• _WHAT TO DO_: Find each line below that contains the word "name" and copy it out. Capital and lowercase letters must match.

• _ENTRIES_:
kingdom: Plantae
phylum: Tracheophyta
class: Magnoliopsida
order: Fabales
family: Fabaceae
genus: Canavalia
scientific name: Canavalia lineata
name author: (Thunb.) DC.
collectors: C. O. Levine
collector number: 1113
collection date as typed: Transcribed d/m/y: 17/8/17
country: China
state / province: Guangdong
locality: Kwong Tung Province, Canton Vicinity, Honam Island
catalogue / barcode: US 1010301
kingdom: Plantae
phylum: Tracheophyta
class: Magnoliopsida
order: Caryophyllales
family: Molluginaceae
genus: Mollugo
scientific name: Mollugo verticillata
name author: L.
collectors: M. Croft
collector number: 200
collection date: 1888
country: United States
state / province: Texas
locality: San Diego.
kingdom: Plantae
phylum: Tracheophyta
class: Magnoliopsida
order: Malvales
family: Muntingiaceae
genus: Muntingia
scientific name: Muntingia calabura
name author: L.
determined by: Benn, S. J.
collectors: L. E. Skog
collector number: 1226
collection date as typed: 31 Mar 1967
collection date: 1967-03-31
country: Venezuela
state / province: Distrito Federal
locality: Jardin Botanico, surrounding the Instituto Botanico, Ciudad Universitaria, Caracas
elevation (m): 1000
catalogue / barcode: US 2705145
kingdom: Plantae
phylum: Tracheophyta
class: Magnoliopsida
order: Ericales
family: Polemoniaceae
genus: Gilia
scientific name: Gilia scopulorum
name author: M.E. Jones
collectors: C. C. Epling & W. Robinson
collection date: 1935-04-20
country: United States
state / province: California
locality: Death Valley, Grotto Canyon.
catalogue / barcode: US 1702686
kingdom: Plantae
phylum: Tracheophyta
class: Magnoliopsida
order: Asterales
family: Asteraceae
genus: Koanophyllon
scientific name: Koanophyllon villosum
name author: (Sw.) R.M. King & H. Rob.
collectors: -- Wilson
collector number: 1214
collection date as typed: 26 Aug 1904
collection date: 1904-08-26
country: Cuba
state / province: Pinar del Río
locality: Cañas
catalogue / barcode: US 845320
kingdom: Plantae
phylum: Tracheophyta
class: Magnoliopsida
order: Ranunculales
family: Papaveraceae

• _FINISHED ANSWER_:
scientific name: Canavalia lineata
name author: (Thunb.) DC.
scientific name: Mollugo verticillata
name author: L.
scientific name: Muntingia calabura
name author: L.
scientific name: Gilia scopulorum
name author: M.E. Jones
scientific name: Koanophyllon villosum
name author: (Sw.) R.M. King & H. Rob.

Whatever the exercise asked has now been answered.